Throughout the years, I found that as my decorating budget for my own home was less than prosperous... by painting pieces in dramatic and colorful tones... I could add unbelievable "pop" to any piece- truly giving it "new life". This was, of course, much to the dismay of many who were raised during the era of "never paint over wood".
I was daring, naive and the sky was the limit as far as I was concerned when it came to the boundaries of what could be painted and what could not. I would often joke with friends and clients that "I would paint my kids most likely if they stood still long enough"! Today, over 27 years later, I am the same passionate "painter" that I was many years ago.
I believe in the power of paint to transform a room- walls, ceilings, furniture, lamps, accent pieces... all are perfect candidates for my painter's palette. When I fill my store with unique pieces, they are pieces that I hand pick for their "good bones", and although often scarred, marred and needing lots of help... I see beyond their imperfections to the final result when I complete their makeover with paint as my miracle worker.
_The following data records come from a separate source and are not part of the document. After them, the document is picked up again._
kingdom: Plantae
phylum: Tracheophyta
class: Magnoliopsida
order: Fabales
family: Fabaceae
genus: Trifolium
When deciding on a color of paint for a room or piece of furniture- be sure to invest in a few sheets of poster board. Cut the poster board into 4 sections and paint each with the paint color which you are considering. Put one swatch on each wall for your review throughout the day and over perhaps several days. I encourage my decorating clients to look at the paint color in the early morning when entering a room for the first time in the morning, the afternoon, and night.
It is also very important to view the color on cloudy days as well as sunny days. You will find that the color looks differently on each wall... even though it is the exact same color! The amount of light and reflections from the ceiling and floor alter the color tone.
My best advice from many years of experience is to not be afraid to experiment with color. For rooms that are very dark or even extremely light... consider going a bit deeper and more vibrant as light and wood absorb color like a sponge. Therefore, light colors tend to be washed out in such room environments.
Lastly, I will give a word to the wise warning... once color is introduced into a home, be prepared that you have now "opened a can of worms" so to say! Suddenly, rooms with simple, neutral tones look empty and in need of a makeover. Color changes are easy to do when using paint and certainly easy on the pocket book.